*** EXCERPTED PASSAGE ***

But despite fans like Spizman, many online businesses designed to attract women have experienced layoffs and seen their stocks go into free fall in recent months.

On Feb. 5, a beleaguered iVillage announced a $36 million merger with rival Women.com. Although these are two of the 50 most-visited sites on the Web, together attracting nearly 4 million visitors a month, they've had to scramble to survive in a harsh dot-com environment.

But Nancy Evans, co-founder and editor in chief at iVillage, doesn't seem fazed. She said iVillage has always managed to attract advertising from top companies, and would continue to do so.

"There's just a softening in the market right now," she said.

It's not clear how long advertisers will continue to pump money into women's sites when there are still so few women making purchases online.

Without a steady stream of advertising revenue, it's increasingly difficult for women's sites to amass the mountain of moola needed to produce content that spans everything from tax tips to fitness plans. They're facing hard choices about staff and editorial direction in an effort to draw the most traffic with the least amount of money.

For its part, Oxygen.com plans to place a new emphasis on entertainment, an obvious choice, since Oxygen Media runs a women's cable TV network headlined by Oprah Winfrey.

"We're finding that women are much more interested in having fun on the Web," said Karen Ramspacher, vice president of creative research for Oxygen.com.

Therefore, the site will start offering women things like a behind-the-scenes look at a TV program.

*** EXCERPTED DATA ***

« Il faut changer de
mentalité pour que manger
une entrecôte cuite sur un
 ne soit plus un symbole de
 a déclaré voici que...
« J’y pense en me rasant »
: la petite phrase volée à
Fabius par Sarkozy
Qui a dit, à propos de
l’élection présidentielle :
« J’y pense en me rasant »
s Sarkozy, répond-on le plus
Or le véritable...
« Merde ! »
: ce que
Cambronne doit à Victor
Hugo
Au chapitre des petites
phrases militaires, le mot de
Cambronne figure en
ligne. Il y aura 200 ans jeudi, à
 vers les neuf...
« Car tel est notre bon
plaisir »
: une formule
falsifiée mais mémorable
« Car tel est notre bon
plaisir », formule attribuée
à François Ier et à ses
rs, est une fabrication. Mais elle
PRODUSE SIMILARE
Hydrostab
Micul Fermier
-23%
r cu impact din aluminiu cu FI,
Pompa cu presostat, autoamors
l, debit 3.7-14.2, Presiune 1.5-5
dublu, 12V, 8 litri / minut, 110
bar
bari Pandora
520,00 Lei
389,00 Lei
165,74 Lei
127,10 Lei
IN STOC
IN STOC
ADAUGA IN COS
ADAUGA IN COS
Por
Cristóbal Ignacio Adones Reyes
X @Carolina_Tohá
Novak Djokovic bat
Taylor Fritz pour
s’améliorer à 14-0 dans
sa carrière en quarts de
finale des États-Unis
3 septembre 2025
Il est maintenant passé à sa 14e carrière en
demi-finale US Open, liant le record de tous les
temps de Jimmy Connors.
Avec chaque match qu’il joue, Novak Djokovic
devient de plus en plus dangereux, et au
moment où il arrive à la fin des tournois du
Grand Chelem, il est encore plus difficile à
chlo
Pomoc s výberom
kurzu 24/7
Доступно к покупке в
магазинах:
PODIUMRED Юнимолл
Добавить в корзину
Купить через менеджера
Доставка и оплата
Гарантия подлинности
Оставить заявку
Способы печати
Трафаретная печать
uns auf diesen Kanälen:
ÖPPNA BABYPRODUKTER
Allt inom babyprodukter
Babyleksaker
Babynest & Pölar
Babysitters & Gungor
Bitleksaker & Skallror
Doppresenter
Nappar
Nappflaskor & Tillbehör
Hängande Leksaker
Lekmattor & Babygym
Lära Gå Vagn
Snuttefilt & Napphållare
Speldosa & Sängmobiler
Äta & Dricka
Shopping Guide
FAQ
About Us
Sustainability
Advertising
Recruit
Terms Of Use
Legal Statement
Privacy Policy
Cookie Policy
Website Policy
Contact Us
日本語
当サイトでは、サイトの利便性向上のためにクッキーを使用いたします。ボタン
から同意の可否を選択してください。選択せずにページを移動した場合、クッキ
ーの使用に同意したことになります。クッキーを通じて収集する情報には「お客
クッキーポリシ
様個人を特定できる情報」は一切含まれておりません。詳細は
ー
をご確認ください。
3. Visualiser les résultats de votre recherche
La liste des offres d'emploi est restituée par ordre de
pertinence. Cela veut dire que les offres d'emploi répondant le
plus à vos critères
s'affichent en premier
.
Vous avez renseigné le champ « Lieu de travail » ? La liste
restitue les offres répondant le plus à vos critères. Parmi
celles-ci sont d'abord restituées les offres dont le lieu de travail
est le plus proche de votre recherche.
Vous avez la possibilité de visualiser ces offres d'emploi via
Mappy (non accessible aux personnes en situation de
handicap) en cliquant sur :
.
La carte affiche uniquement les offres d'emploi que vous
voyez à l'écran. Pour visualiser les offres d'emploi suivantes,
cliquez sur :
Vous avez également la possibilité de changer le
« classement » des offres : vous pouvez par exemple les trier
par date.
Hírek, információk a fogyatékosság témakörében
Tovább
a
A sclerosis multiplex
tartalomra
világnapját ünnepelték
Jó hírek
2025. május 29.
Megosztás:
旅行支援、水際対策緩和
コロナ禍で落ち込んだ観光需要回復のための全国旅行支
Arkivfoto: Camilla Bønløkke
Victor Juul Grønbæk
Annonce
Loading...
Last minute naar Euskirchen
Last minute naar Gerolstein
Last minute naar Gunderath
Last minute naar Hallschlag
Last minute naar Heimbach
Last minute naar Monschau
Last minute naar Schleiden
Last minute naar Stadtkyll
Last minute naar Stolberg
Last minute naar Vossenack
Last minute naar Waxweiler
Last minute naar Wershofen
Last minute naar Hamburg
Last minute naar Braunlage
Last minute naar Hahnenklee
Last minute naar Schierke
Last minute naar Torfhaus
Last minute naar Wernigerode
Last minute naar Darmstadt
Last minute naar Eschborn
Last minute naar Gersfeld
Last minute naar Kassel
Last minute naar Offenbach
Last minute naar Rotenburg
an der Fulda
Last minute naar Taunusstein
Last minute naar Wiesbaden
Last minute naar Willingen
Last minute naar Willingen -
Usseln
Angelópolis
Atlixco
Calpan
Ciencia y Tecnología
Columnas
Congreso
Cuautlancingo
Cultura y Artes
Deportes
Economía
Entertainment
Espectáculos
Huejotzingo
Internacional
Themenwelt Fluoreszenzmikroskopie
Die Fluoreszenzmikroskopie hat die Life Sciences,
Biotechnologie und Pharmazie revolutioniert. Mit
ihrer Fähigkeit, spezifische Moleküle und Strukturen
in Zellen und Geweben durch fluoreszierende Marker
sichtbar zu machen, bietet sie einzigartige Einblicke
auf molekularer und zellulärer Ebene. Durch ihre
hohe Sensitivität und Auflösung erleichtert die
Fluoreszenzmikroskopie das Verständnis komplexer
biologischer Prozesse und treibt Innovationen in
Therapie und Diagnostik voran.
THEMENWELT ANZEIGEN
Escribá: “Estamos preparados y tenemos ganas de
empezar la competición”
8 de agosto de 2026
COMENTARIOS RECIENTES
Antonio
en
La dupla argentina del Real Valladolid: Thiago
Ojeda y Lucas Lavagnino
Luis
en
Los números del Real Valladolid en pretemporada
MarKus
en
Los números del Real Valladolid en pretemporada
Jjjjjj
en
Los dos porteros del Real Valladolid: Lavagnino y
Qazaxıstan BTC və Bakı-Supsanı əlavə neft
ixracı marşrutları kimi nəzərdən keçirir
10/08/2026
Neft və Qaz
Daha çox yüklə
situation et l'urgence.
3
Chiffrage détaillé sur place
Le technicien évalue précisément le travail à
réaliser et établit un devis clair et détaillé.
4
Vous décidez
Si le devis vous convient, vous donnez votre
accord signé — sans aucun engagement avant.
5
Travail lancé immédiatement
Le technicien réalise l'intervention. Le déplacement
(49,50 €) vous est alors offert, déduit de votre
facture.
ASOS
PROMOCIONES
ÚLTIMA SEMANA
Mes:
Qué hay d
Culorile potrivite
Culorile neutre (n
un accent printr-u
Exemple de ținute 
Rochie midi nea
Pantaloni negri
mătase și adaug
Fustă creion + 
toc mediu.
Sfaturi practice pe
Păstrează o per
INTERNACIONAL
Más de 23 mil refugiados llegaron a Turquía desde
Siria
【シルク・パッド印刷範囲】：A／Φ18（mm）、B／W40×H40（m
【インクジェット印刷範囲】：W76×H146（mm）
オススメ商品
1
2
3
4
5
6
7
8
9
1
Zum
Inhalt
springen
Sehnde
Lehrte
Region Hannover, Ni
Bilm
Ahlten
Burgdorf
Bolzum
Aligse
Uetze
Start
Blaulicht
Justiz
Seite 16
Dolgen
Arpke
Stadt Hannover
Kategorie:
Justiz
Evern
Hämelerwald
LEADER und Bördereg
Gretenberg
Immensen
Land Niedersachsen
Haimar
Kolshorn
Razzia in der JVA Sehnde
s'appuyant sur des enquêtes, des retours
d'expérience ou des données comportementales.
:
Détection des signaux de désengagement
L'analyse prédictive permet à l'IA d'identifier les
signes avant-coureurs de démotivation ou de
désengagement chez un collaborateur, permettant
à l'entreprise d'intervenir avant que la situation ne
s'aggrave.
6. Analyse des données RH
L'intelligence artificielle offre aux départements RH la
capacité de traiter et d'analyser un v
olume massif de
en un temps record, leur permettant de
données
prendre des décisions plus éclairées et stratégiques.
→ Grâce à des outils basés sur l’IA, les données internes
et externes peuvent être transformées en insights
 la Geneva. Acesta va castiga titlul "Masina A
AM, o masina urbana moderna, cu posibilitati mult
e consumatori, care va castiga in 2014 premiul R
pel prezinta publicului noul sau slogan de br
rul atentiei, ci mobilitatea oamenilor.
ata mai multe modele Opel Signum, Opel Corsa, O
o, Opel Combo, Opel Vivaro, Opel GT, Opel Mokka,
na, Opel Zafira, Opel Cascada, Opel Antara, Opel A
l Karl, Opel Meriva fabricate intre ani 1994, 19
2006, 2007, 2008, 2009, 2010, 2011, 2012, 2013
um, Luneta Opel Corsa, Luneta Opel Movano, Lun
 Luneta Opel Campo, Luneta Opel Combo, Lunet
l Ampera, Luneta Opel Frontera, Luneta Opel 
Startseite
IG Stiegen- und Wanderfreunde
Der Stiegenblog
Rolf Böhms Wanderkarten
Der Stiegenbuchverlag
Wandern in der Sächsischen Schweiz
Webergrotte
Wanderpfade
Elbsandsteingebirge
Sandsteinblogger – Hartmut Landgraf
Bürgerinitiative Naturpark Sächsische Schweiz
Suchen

***

→ PROBLEM SET:
A: In the passage on women's websites, why is entertainment an obvious choice for Oxygen.com's new emphasis?
B: Return the passage on women's websites from "Without a steady" to "amount of money.".

→ TASK-BY-TASK SOLUTIONS:
A: Entertainment is an obvious choice because Oxygen Media runs a women's cable TV network headlined by Oprah Winfrey.

B:
Without a steady stream of advertising revenue, it's increasingly difficult for women's sites to amass the mountain of moola needed to produce content that spans everything from tax tips to fitness plans. They're facing hard choices about staff and editorial direction in an effort to draw the most traffic with the least amount of money.